As I wrote last month, “Change is hard.” but “hard” is an assessment — an interpretation — not a testable, provable truth. “Hard” drives some people away — and it invites some people to buckle up and head on in — people like Peter Diamandis of the X Prize and Salim Ismail of ExO. I spent three hours last month listening to them lay out their distilled methodology for driving 10X — not 10% — improvement.)
The “exponential organization” strategy may be just the ticket for the challenge I posed — “What if we had to? What if we had to drop GHGs rapidly? What if we had to transform the entire economy on a dime — as the US did effectively in 1942? What if we had to reinvent everything?”

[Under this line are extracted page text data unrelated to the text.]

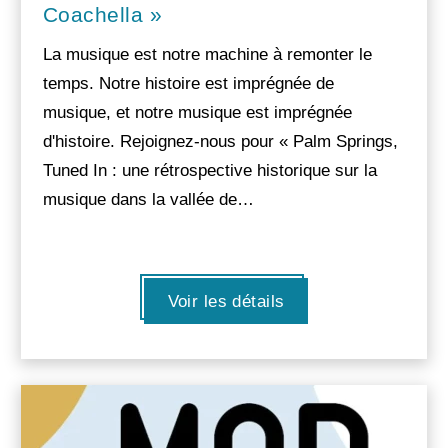
Coachella »
La musique est notre machine à remonter le
temps. Notre histoire est imprégnée de
musique, et notre musique est imprégnée
d'histoire. Rejoignez-nous pour « Palm Springs,
Tuned In : une rétrospective historique sur la
musique dans la vallée de…
Voir les détails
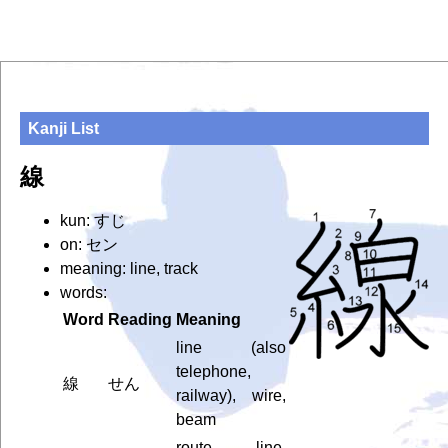
Kanji List
線
kun: すじ
on: セン
meaning: line, track
words:
Word
Reading
Meaning
line (also
telephone,
線
せん
railway), wire,
beam
route, line,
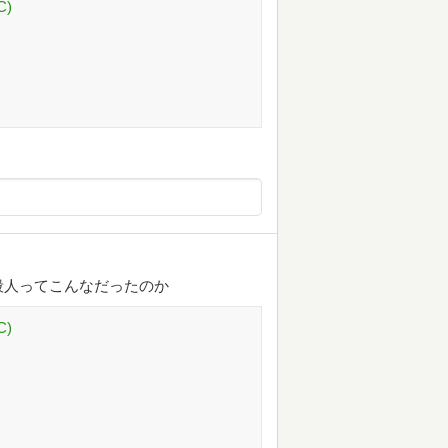
C)
殺人ってこんなだったのか
C)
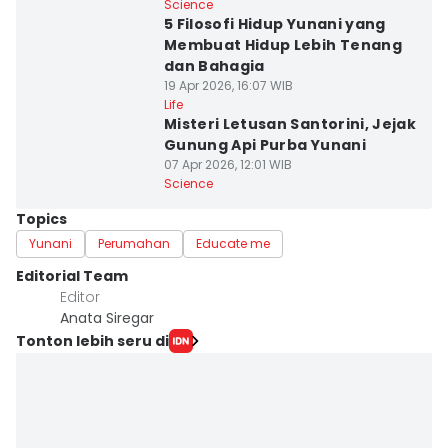
Science
5 Filosofi Hidup Yunani yang
Membuat Hidup Lebih Tenang
dan Bahagia
19 Apr 2026, 16:07 WIB
Life
Misteri Letusan Santorini, Jejak
Gunung Api Purba Yunani
07 Apr 2026, 12:01 WIB
Science
Topics
Yunani
Perumahan
Educate me
Editorial Team
Editor
Anata Siregar
Tonton lebih seru di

- a Massive Transformative Purpose (MTP)
- 5 External Attributes: Staff on Demand, Community & Crowd, AI & Algorithms, Leveraged Assets, Engagement (SCALE)
- 5 Internal Attributes: Interfaces, Dashboards, Experimentation, Autonomy, Social (IDEAS)
All good. In fact, very good. But, in my listening, something was missing from the very compelling presentation — a grounding in biology and ecology, and the richly intertwingled dynamics of living systems.
Yes, there was concern for the living world — expressed in commitments to ending hunger, building health, providing clean water — but through an all too familiar reductionist/mechanistic/extractive lens, not on its own terms. (Just one example: the fascination with high-intensity, closed environment agriculture, with little regard to the role of living soils in both the nutritional quality of the food produced and the moderation of the global climate.)
So I wonder:
What might it look like to infuse living systems perspective — and a sense of belonging to the living world — into the ExO methodology?
I might just try to find out. Please let me know if you try too.